Nel 2020 è stata approvata una legge per sostenere i coniugi separati o divorziati che si trovano in difficoltà ma la Giunta non ha mai approvato la delibera attuativa e nel frattempo ha speso i fondi per altri interventi. Degasperi: “Purtroppo a oltre un anno di distanza il provvedimento è fermo al palo”

TRENTO. Nel febbraio 2020, su proposta del consigliere Filippo Degasperi e di altri esponenti di Onda Civica, il Consiglio provinciale aveva approvato un provvedimento per sostenere i coniugi separati o divorziati che si trovano in difficoltà economiche, prevedendo per queste categorie un supporto per assicurare un’esistenza dignitosa e il recupero dell’autonomia abitativa.
“Per il 2020 – ricorda Degasperi – erano stati stanziati 100mila euro, che salivano a 200mila per il 2021, peccato però che l’erogazione dei contributi fosse subordinata ai criteri, alle modalità e alle condizioni che la Giunta provinciale avrebbe dovuto individuare con una delibera. Purtroppo a oltre un anno di distanza il provvedimento è fermo al palo”.

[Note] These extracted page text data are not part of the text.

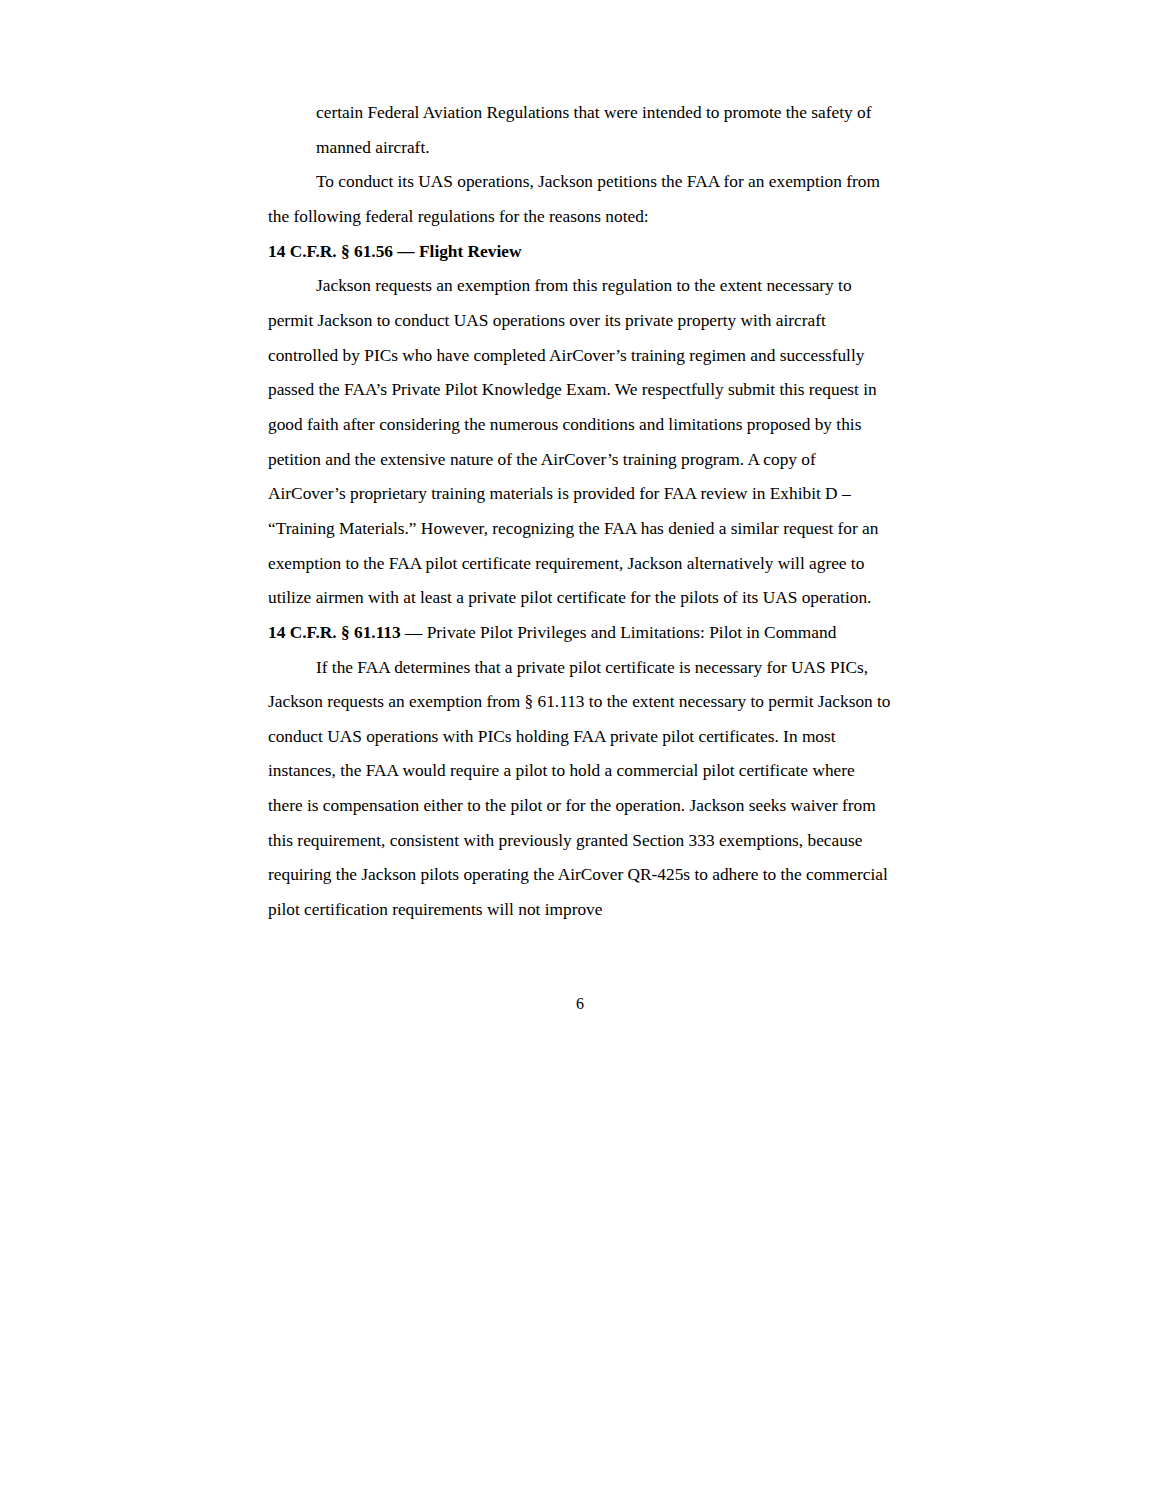certain Federal Aviation Regulations that were intended to promote the safety of manned aircraft.
To conduct its UAS operations, Jackson petitions the FAA for an exemption from the following federal regulations for the reasons noted:
14 C.F.R. § 61.56 — Flight Review
Jackson requests an exemption from this regulation to the extent necessary to permit Jackson to conduct UAS operations over its private property with aircraft controlled by PICs who have completed AirCover’s training regimen and successfully passed the FAA’s Private Pilot Knowledge Exam. We respectfully submit this request in good faith after considering the numerous conditions and limitations proposed by this petition and the extensive nature of the AirCover’s training program. A copy of AirCover’s proprietary training materials is provided for FAA review in Exhibit D – “Training Materials.” However, recognizing the FAA has denied a similar request for an exemption to the FAA pilot certificate requirement, Jackson alternatively will agree to utilize airmen with at least a private pilot certificate for the pilots of its UAS operation.
14 C.F.R. § 61.113 — Private Pilot Privileges and Limitations: Pilot in Command
If the FAA determines that a private pilot certificate is necessary for UAS PICs, Jackson requests an exemption from § 61.113 to the extent necessary to permit Jackson to conduct UAS operations with PICs holding FAA private pilot certificates. In most instances, the FAA would require a pilot to hold a commercial pilot certificate where there is compensation either to the pilot or for the operation. Jackson seeks waiver from this requirement, consistent with previously granted Section 333 exemptions, because requiring the Jackson pilots operating the AirCover QR-425s to adhere to the commercial pilot certification requirements will not improve
6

A confermare le parole del consigliere di Onda Civica è arrivata la risposta a un’interrogazione dell’assessora alla Salute e alle Politiche sociali Stefania Segnana che ha fatto sapere che la delibera per disciplinare la legge “è in fase avanzata di studio e di redazione”. Un modo elegante per dire che non è ancora pronta e quindi non è possibile erogare gli aiuti. “La legge – spiega Segnana – prevede alcuni aspetti complessi di gestione dell’istruttoria e relativi all’ambito di attività dei soggetti coinvolti nella corretta e adeguata trattazione delle domande e del successivo contributo in conto interessi”.
La Giunta è in alto mare anche per quanto riguarda la stipula della convenzione che la Provincia avrebbe dovuto sottoscrivere con gli istituti bancari per rendere operativo il provvedimento. Anche qui Segnana dice che “si sta lavorando”. Persino l’elenco degli istituti di credito che potranno concedere contributi in conto interessi ai richiedenti ancora non esiste: “È anch’esso in fase di definizione”. Come se non bastasse, in attesa di una delibera mai arrivata, la Giunta leghista ha speso i fondi previste dalla legge per altri interventi, “per rispondere alle esigenze emergenziali legate all’attuale pandemia”, precisa l’assessora.
“È inaccettabile – commenta piccato Degasperi – che dopo così tanto tempo una legge che potrebbe portare un aiuto concreto a tante persone sia ferma perché la Giunta trova difficile scrivere una delibera su una legge approvata praticamente all’unanimità. Sui fondi mi sarei aspettato che fossero stati accantonati e invece scopro che sono già stati spesi. Tutto ciò è assurdo, questo stallo va sbloccato al più presto soprattutto alla luce periodo di difficoltà e di emergenza che nasce dall’epidemia”.